**Задания для выполнения**
a – Сколько пленных, согласно фрагменту текста, ведет один наш боец?
b – Скопируйте из фрагмента текста отрывок, начинающийся словами «Чистые кровати, скатерти.» и продолжающийся до слов «полете обстреливали село.» включительно.

Я никогда не видел такого количества техники. Тысячи машин, тягачей – и наших, и немецких, и союзников.
Немецкий генерал Бармлер приветствует наших солдат. Запоздалое рыцарство…
На шоссе стоит старая женщина и сквозь слезы смотрит на нас. Ее сын шесть лет как ушел в армию….
У переправы через Березину окружили толпу пленных. Они в страхе заискивают. Какой-то сержант, видно, прошедший огни и воды, трогает фрица за плечо: «Вы, сукины дети, зачем же вы ребятишек убиваете, а?» и показывает рукой ниже пояса.
В лесах, во ржи бродят группы немцев. Машины теперь ездят с пулеметами, у тех, кто в кузове – наготове винтовки или автоматы. Группировки немцев бывают по 10-15 тысяч. Их уничтожают как крыс. И большинство деморализованы. Один наш боец ведет 30-40 пленных.
Деревни начались большие, красивые, уютные. В избах порядок и чистота.
Чистые кровати, скатерти. Сожжено сравнительно мало…
Округа кишит немцами разбитых частей. Они всюду – в лесу, в кустах, во ржи…Спать хочу, спать, спал не больше двух часов… Вчера нам пришлось занимать оборону. Шальная орда разбитых и обезумевших немцев сквозь лес, стреляя на ходу, перла на нас, но метрах в ста почему-то свернула вправо. А если бы не свернули – растоптали. Я испугался только вначале, когда не мог найти куда-то запропастившуюся винтовку, а как только нашел – как бром принял. Спать, спать…
Жара страшенная. Все тонет в облаках белой пыли.
Вдыхаешь этот воздух – словно затягиваешься крепкой махоркой. Лес по бокам дороги белый, как зимой.
Ночь была беспокойной. Хейнкеля-III на бреющем полете обстреливали село.

**Исходные данные**
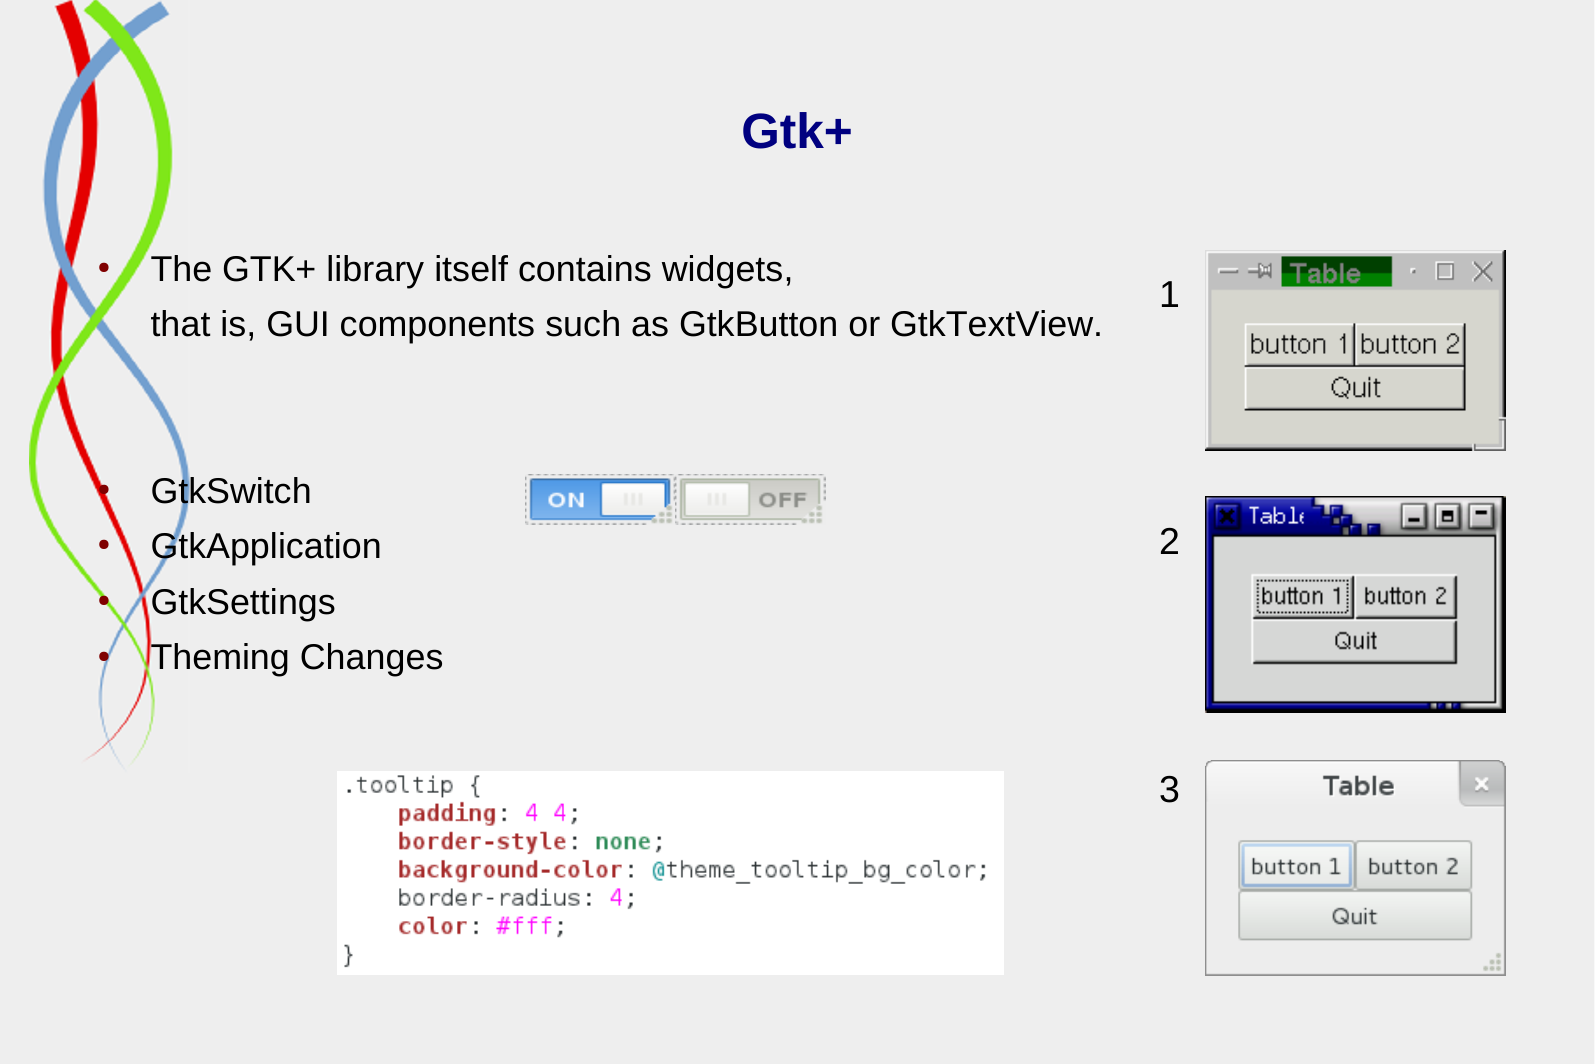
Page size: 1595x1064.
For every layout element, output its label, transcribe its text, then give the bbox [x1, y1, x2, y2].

list The GTK+ library itself contains widgets, that is, GUI components such as GtkButton or GtkTextView. GtkSwitch GtkApplication GtkSettings Theming Changes [79, 248, 1515, 951]
picture [0, 0, 1595, 1064]
table_cell 3 [975, 762, 1186, 1050]
table_header 1 [975, 267, 1186, 515]
title Gtk+ [79, 42, 1515, 220]
table_cell 2 [975, 515, 1186, 762]
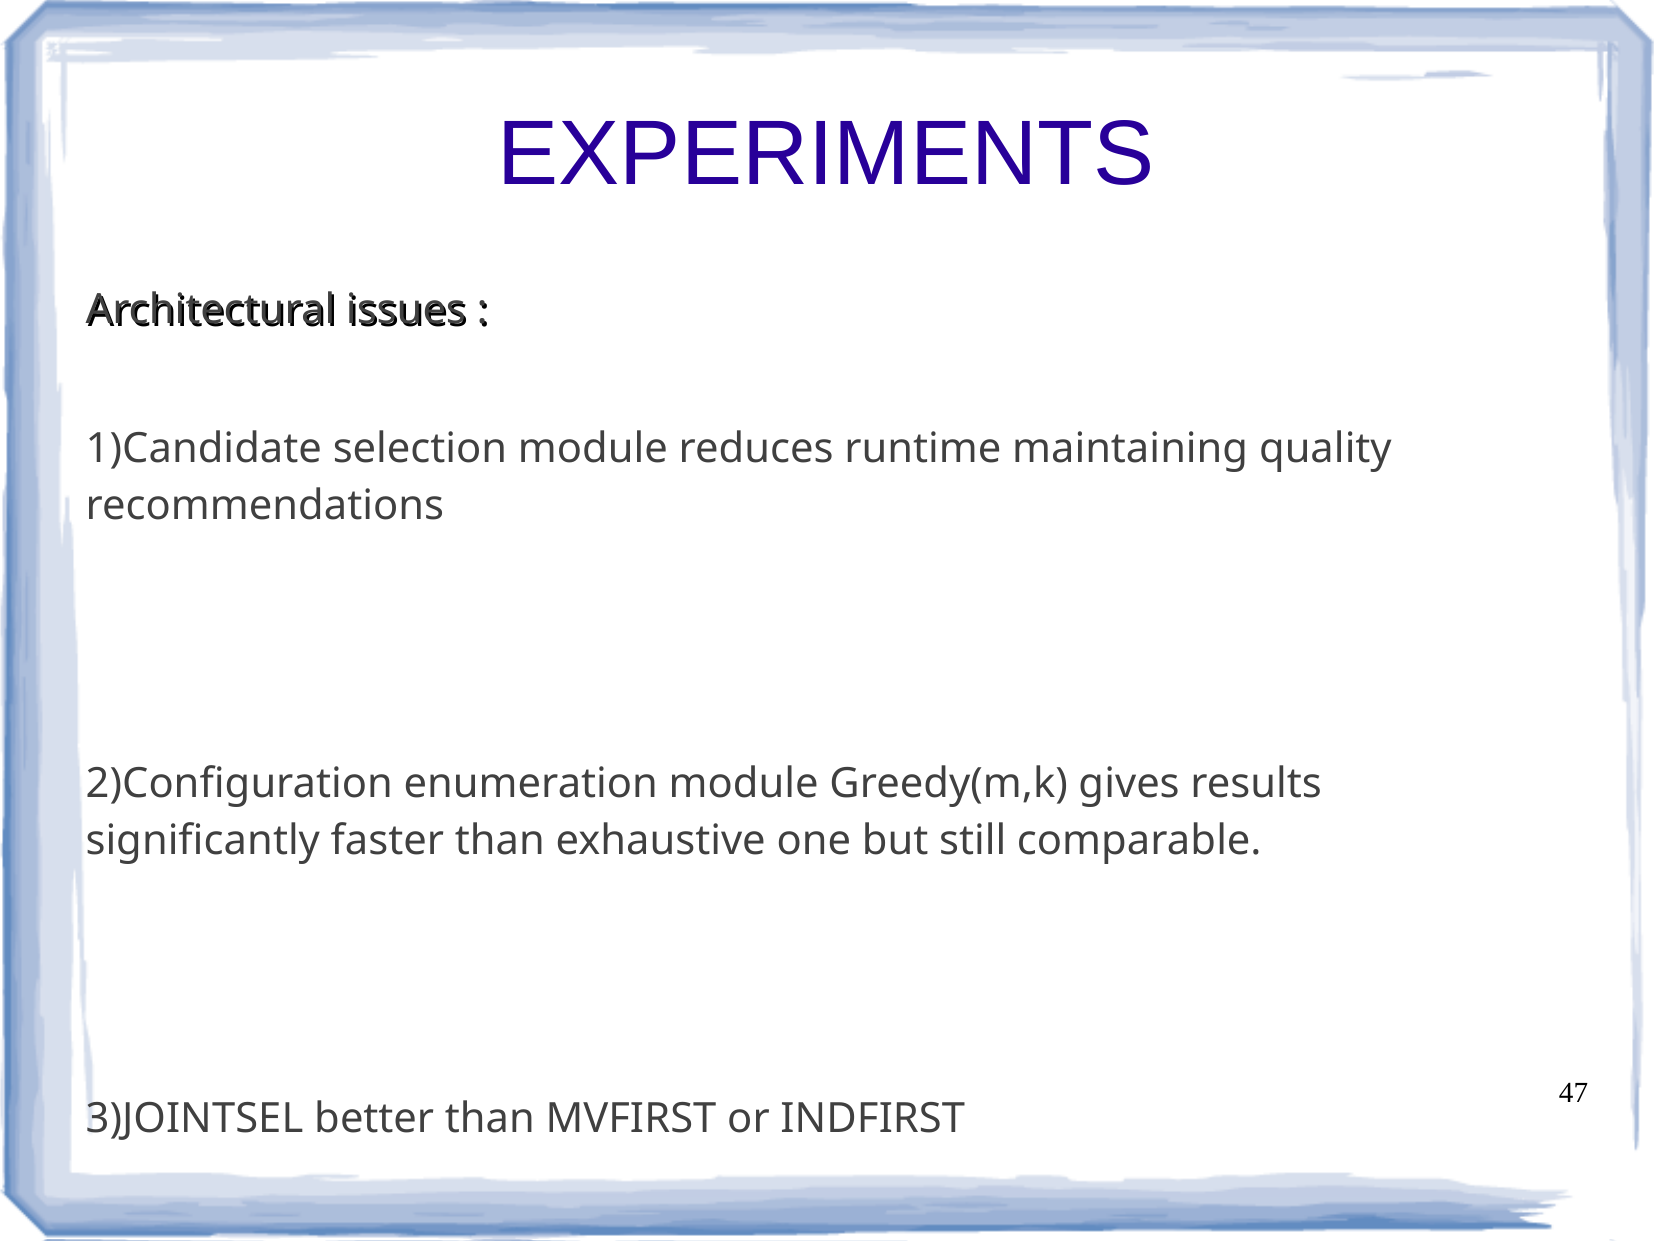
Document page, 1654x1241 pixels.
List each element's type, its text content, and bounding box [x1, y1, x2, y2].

text_box Architectural issues : 1)Candidate selection module reduces runtime maintaining quality recommendations 2)Configuration enumeration module Greedy(m,k) gives results significantly faster than exhaustive one but still comparable. 3)JOINTSEL better than MVFIRST or INDFIRST [70, 271, 1560, 1042]
picture [0, 0, 1654, 1241]
title EXPERIMENTS [82, 49, 1571, 257]
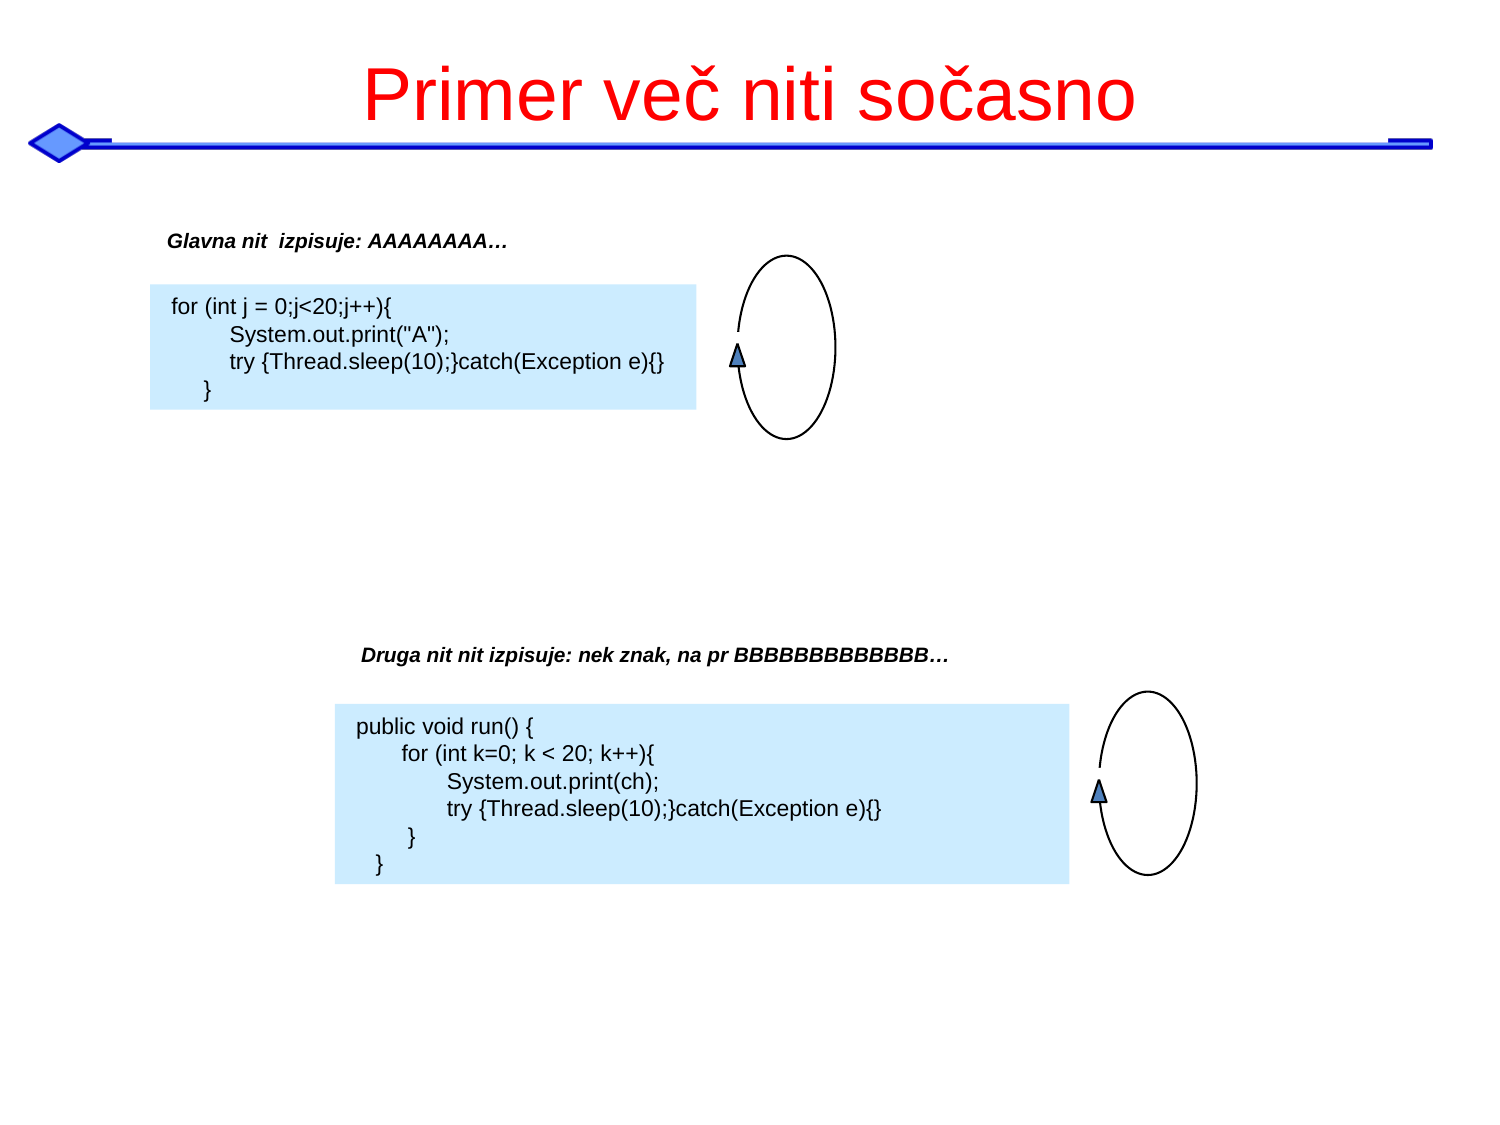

**Ответы по порядку**
a – 30–40 пленных.

b –
Чистые кровати, скатерти. Сожжено сравнительно мало…
Округа кишит немцами разбитых частей. Они всюду – в лесу, в кустах, во ржи…Спать хочу, спать, спал не больше двух часов… Вчера нам пришлось занимать оборону. Шальная орда разбитых и обезумевших немцев сквозь лес, стреляя на ходу, перла на нас, но метрах в ста почему-то свернула вправо. А если бы не свернули – растоптали. Я испугался только вначале, когда не мог найти куда-то запропастившуюся винтовку, а как только нашел – как бром принял. Спать, спать…
Жара страшенная. Все тонет в облаках белой пыли.
Вдыхаешь этот воздух – словно затягиваешься крепкой махоркой. Лес по бокам дороги белый, как зимой.
Ночь была беспокойной. Хейнкеля-III на бреющем полете обстреливали село.